Cloud Computing — Deep Dive
How Virtualization Makes the Cloud Possible
The entire cloud model rests on virtualization — the ability to run multiple isolated “virtual machines” on a single piece of physical hardware.
A physical server at AWS might have 192 CPU cores and 768 GB of RAM. Through a hypervisor (software like KVM or Xen), that machine can appear to customers as dozens of independent virtual machines, each with its own OS, network interface, and storage. These VMs have no awareness of each other.
AWS’s hypervisor, called Nitro, offloads virtualization tasks to dedicated hardware chips rather than software. This eliminates the performance overhead traditional hypervisors impose and is why modern EC2 instances can deliver near-bare-metal performance.
Containers: Lighter Than VMs
Containers (Docker, containerd) take a different approach. Instead of virtualizing hardware, they share the host OS kernel while isolating processes at the file system and network level using Linux namespaces and cgroups.
A VM takes 30–60 seconds to boot and uses gigabytes of RAM. A container starts in milliseconds and uses megabytes. This density advantage is why Kubernetes became the dominant way to run cloud workloads.
# A simple containerized Node.js app
FROM node:20-alpine
WORKDIR /app
COPY package*.json ./
RUN npm ci --only=production
COPY . .
EXPOSE 3000
CMD ["node", "server.js"]
Docker builds this into a portable, versioned image. On any cloud machine with Docker installed, this runs identically.
Cloud Regions, Availability Zones, and Fault Tolerance
AWS is divided into Regions (geographic locations like us-east-1, eu-west-1, ap-southeast-2) and within each Region, multiple Availability Zones (AZs) — physically separate data centers, typically 20–50 km apart, with independent power, cooling, and networking.
This architecture enables high availability patterns:
- A load balancer distributes traffic across multiple instances in multiple AZs
- If one AZ goes down (hardware failure, power outage), the others absorb traffic
- Data is replicated synchronously across AZs for databases like RDS Multi-AZ
The 2021 AWS us-east-1 outage — which took down Slack, Netflix, and thousands of other services — happened because so many companies hadn’t distributed their workloads across multiple AZs. They had the tools for resilience; they hadn’t used them.
Multi-Region vs. Multi-AZ
| Setup | Latency overhead | Cost | Resilience against |
|---|---|---|---|
| Single AZ | None | Low | Nothing — single point of failure |
| Multi-AZ | ~1ms | Medium | AZ failure, hardware failure |
| Multi-Region | 20–100ms | High | Region failure, natural disasters, compliance |
Multi-region architectures require solving data consistency problems. If a user writes data in us-east-1, how quickly does eu-west-1 see it?

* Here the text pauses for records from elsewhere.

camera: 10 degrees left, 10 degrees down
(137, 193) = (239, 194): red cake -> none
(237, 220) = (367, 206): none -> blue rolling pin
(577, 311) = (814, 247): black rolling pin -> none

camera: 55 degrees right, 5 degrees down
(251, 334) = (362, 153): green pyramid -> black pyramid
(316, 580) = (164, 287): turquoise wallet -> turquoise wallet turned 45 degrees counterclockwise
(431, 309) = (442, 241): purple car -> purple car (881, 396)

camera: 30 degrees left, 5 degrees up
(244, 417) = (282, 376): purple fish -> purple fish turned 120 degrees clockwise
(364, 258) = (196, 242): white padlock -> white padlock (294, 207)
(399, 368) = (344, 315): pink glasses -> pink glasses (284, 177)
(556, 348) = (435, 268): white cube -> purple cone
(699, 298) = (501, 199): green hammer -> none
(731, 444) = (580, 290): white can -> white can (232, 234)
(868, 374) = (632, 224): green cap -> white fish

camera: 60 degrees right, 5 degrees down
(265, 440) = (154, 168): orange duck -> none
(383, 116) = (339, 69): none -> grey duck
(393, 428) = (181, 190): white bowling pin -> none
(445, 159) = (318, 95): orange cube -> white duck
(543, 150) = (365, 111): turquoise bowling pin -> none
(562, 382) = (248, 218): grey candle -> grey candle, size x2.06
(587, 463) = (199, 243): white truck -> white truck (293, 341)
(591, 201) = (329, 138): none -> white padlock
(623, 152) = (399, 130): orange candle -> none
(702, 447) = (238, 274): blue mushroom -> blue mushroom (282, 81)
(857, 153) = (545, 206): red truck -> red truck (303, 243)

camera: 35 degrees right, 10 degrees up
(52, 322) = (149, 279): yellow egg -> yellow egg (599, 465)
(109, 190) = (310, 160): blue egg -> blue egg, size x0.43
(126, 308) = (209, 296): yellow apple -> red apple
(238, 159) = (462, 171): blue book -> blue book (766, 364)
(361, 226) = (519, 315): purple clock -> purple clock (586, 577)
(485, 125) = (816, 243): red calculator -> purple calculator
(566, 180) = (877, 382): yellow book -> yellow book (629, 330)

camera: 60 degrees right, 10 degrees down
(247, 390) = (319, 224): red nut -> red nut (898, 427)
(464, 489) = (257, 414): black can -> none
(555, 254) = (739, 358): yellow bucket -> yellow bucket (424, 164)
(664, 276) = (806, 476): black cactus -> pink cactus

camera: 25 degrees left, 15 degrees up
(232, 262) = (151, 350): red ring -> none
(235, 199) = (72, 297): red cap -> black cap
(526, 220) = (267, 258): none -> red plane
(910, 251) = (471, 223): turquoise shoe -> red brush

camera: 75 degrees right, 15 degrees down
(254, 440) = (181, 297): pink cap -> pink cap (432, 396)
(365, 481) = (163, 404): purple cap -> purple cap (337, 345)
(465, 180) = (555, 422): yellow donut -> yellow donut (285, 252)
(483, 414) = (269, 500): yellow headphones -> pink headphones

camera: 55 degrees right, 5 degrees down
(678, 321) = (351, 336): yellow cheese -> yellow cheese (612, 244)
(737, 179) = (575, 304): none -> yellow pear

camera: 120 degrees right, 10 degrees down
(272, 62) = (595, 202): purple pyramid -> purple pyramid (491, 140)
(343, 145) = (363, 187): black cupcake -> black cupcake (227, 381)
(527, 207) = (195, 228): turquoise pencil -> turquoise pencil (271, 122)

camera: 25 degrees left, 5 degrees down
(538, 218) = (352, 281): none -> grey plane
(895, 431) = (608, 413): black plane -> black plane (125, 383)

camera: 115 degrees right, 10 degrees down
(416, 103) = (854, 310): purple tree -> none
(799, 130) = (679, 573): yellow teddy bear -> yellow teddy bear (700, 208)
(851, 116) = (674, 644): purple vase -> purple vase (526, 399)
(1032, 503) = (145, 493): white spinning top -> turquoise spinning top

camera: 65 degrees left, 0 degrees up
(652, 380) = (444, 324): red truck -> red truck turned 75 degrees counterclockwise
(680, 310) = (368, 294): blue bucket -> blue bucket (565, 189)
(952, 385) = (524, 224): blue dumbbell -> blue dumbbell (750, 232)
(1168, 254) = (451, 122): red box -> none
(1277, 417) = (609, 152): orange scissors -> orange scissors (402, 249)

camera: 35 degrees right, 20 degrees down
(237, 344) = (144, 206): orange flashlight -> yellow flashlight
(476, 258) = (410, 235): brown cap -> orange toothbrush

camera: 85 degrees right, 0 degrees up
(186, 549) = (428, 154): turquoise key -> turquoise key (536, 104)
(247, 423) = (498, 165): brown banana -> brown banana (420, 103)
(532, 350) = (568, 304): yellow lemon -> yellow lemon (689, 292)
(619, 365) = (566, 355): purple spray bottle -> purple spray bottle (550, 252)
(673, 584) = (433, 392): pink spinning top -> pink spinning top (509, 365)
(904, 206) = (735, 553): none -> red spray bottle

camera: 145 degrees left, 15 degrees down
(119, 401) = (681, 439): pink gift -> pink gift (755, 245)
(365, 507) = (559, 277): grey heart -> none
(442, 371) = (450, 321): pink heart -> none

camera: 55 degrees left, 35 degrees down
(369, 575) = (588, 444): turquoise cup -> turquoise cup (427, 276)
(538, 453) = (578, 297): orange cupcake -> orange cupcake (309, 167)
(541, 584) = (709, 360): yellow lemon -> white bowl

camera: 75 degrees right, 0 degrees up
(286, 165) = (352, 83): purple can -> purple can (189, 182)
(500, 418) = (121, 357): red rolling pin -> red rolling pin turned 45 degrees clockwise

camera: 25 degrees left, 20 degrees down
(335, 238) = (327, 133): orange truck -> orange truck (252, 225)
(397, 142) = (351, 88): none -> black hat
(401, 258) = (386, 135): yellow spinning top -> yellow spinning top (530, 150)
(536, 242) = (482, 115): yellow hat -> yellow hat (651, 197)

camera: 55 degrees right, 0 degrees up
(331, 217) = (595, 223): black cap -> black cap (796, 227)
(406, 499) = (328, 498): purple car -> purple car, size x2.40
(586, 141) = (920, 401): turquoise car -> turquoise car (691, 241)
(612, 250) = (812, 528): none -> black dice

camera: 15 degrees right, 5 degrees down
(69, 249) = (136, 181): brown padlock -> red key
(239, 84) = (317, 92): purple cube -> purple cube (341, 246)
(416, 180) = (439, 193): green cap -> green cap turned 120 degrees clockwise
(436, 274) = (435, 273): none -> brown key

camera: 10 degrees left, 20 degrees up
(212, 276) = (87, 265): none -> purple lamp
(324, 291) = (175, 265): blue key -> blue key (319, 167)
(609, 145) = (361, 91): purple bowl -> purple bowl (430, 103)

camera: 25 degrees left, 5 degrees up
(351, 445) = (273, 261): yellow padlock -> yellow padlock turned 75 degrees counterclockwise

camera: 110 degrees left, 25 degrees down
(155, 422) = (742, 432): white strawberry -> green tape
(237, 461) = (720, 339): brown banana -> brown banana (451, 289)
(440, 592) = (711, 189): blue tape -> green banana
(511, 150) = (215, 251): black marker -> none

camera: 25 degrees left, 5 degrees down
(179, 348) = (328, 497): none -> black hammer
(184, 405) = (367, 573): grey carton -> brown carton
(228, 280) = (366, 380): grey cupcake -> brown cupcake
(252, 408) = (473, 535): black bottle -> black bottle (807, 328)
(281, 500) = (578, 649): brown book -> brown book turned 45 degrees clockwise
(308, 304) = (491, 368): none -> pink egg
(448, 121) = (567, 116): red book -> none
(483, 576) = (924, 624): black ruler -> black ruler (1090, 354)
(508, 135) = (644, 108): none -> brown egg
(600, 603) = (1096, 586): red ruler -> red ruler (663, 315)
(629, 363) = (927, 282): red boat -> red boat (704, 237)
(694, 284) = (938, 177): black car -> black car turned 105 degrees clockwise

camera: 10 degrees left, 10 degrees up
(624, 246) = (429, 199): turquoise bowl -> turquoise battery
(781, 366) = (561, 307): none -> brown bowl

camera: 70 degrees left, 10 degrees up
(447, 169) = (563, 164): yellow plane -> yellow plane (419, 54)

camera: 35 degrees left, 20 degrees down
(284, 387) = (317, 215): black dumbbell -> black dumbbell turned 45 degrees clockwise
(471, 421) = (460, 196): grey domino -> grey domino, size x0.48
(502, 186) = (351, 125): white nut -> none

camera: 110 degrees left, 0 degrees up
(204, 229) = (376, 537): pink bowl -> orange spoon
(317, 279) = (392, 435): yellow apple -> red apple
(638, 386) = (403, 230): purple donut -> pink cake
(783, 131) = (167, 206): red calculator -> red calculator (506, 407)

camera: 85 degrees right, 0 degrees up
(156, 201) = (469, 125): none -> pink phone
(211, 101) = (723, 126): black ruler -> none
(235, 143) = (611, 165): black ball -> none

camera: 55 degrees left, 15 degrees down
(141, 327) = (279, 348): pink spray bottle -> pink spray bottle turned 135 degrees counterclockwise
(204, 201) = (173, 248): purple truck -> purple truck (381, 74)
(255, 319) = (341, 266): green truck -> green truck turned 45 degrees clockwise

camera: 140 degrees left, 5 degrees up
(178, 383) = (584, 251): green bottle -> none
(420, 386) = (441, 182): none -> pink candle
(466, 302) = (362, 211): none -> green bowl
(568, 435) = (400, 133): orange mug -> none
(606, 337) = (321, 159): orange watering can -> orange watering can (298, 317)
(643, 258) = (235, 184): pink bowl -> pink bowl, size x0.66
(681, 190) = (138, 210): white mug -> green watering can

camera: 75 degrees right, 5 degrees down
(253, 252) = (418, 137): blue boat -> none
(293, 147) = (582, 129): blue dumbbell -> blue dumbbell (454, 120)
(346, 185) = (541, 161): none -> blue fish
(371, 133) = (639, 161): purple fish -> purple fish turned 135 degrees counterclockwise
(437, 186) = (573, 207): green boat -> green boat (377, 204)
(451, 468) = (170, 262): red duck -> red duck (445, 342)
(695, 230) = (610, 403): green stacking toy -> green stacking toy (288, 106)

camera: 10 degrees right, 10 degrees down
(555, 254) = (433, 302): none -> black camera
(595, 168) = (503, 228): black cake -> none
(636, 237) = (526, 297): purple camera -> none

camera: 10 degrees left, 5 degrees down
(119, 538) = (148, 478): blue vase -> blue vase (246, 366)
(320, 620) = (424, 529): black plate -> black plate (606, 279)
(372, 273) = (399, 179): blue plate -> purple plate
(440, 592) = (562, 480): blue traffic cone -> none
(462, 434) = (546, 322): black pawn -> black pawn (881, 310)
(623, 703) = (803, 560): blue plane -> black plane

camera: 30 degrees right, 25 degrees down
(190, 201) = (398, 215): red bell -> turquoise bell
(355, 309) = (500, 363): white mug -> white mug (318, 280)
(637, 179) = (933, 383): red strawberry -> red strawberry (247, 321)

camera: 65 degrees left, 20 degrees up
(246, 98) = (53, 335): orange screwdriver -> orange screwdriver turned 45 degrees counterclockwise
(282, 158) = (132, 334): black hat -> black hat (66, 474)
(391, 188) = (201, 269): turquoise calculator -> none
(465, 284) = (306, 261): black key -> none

Synchronous replication introduces latency; asynchronous replication introduces the possibility of serving stale data.
This is the CAP theorem in practice: choose two of Consistency, Availability, Partition tolerance. AWS’s DynamoDB global tables, for example, offer eventual consistency across regions with millisecond replication lag.
Auto-Scaling: The Core Economics
The promise of cloud — “pay only for what you use” — requires the ability to scale capacity with demand. AWS Auto Scaling groups, Kubernetes Horizontal Pod Autoscaler, and serverless platforms all implement this in different ways.
EC2 Auto Scaling monitors a metric (CPU utilization, request count, queue depth) and launches or terminates instances based on policies:
{
"ScalingPolicies": [
{
"PolicyType": "TargetTrackingScaling",
"TargetTrackingConfiguration": {
"PredefinedMetricSpecification": {
"PredefinedMetricType": "ASGAverageCPUUtilization"
},
"TargetValue": 60.0
}
}
]
}
This keeps average CPU near 60%. Spike above 60%? New instances launch. Traffic drops? Instances terminate.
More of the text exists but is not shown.